Earth, 2154. An overcrowded wasteland of crime, poverty and medical malnourishment. The world’s financial elite, having grown tired of such earthly problems, have long ago placed their former home in the rearview and now reside on Elysium: an enormous space station habitat hovering just above Earth, shaped like the Mercedes-Benz logo. Matt Damon aptly plays Max, your average earthly felon working a grueling factory job in the Juarez-like state of modern-day Los Angeles. As an orphaned child, Max looked to the sky and dreamed of someday reaching Elysium’s rolling green hills, lavish swimming pools and cure-all medical pods. He shared as much with the boyhood love of his life, Frey (played by Alice Braga as an adult), who now works as a nurse in one of L.A.’s many congested hospitals. But stopping Max and countless others from ever achieving said dream is Secretary of Defense Delacourt (Jodie Foster), who, in the name of Homeland Security, routinely shoots down any and all illegal-immigrant-carrying space modules that attempt to breach Elysium’s atmosphere. Those that actually make it to the surface are quickly arrested by droids and deported back to Earth.

It goes without saying that Blomkamp has created a parable to the current condition of U.S. immigration laws. While a bit heavy-handed in approach, the back story itself is presented genuinely and is quite tolerable. Elysium’s sets and visual effects are also well-thought and seamless, respectively, and the reputable acting forces of Damon and Foster bolster characters that could fail miserably with lesser talent. That being said, when Max becomes the victim of radiation poisoning that leaves him just five days to live, it’s not without sincerity that we root for him in his sudden urgent need to reach the medical wonders of Elysium.
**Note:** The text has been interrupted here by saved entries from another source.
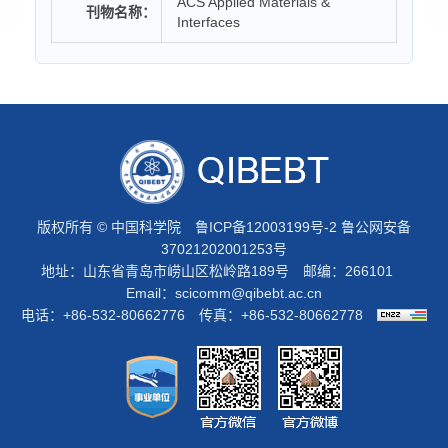
ACS Applied Materials &
刊物名称：
Interfaces
版权所有 © 中国科学院
鲁ICP备12003199号-2
鲁公网安备
37021202001253号
地址：山东省青岛市崂山区松岭路189号 邮编：266101
Email：
scicomm@qibebt.ac.cn
电话：+86-532-80662776 传真：+86-532-80662778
But it’s no small feat to make those hallowed grounds on just five days’ notice. Max is forced to dive into his past, taking a job from hacker/human smuggler Spider (Wagner Moura); a job that ultimately requires him to capture defense weapons mogul John Carlyle (William Fichtner) in order to transfer encrypted information regarding Elysium from Carlyle’s brain into his own. Carlyle, unbeknownst to Max and Spider, is in cahoots with Secretary Delacourt, planning a technological coup that will ensure continued, unflinching efforts to keep earthly undesirables out of Elysium. (The pairing turns out to be a curious reuniting of the Foster-Fichtner tandem that helped drive Contact.)
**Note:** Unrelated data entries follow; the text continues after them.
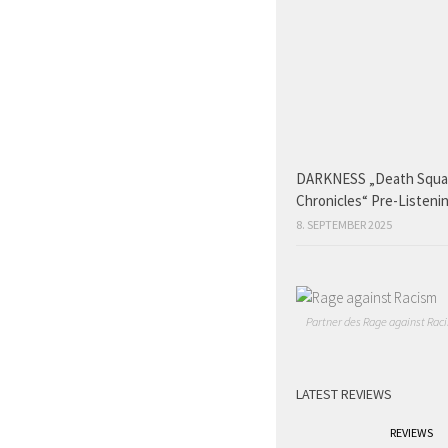
DARKNESS „Death Squ
Chronicles“ Pre-Listeni
8. SEPTEMBER 2025
Partner des Rage against Raci
LATEST REVIEWS
REVIEWS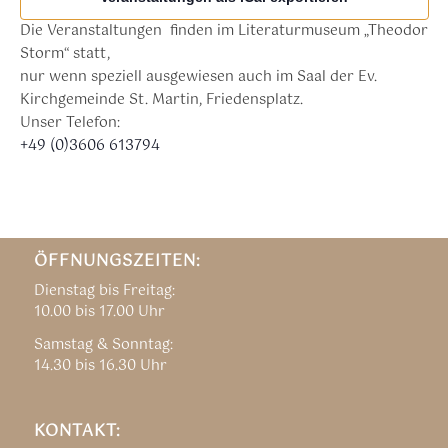
Die Veranstaltungen finden im Literaturmuseum „Theodor
Storm“ statt,
nur wenn speziell ausgewiesen auch im Saal der Ev.
Kirchgemeinde St. Martin, Friedensplatz.
Unser Telefon:
+49 (0)3606 613794
ÖFFNUNGSZEITEN:
Dienstag bis Freitag:
10.00 bis 17.00 Uhr
Samstag & Sonntag:
14.30 bis 16.30 Uhr
KONTAKT:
At this point the film begins to peak. Max is fitted with a powerful exoskeleton to give his ailing body Herculean strength, which then allows him to go on the warpath against brilliantly fluid CGI droids, as well as a more-than-adequate super villain/rogue military agent named Kruger (Sharlto Copley). For a good 30 to 45 minutes, the barefaced transparencies of Elysium’s plot are put aside, and sci-fi fans are treated to compelling action sequences played out by characters not without merit of intrigue. As the climax begins to unfold and the love interest finds its way back into the picture—complete with leukemia-stricken daughter—Elysium has managed to establish itself as having just enough heart and prowess to defeat many shortcomings, including a cliché ending.
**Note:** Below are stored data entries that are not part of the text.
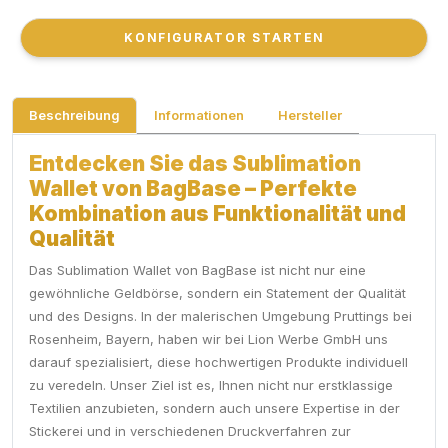
KONFIGURATOR STARTEN
KONFIGURATOR STARTEN
Beschreibung
Informationen
Hersteller
Entdecken Sie das Sublimation
Wallet von BagBase – Perfekte
Kombination aus Funktionalität und
Qualität
Das Sublimation Wallet von BagBase ist nicht nur eine
gewöhnliche Geldbörse, sondern ein Statement der Qualität
und des Designs. In der malerischen Umgebung Pruttings bei
Rosenheim, Bayern, haben wir bei Lion Werbe GmbH uns
darauf spezialisiert, diese hochwertigen Produkte individuell
zu veredeln. Unser Ziel ist es, Ihnen nicht nur erstklassige
Textilien anzubieten, sondern auch unsere Expertise in der
Stickerei und in verschiedenen Druckverfahren zur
But at the end of the day, Elysium’s relevance around the water cooler will be its stance on the controversial state of U.S. immigration laws. Does it totally succeed in presentation? No. Republicans will hate it. Others will say it panders—which it does. But c’mon. At its best, Elysium follows humbly in the footsteps of sci-fi classics that pushed a political agenda, like The Day the Earth Stood Still and Planet of the Apes. At its worst, it simply stirs the drink. But you could do a lot worse than that.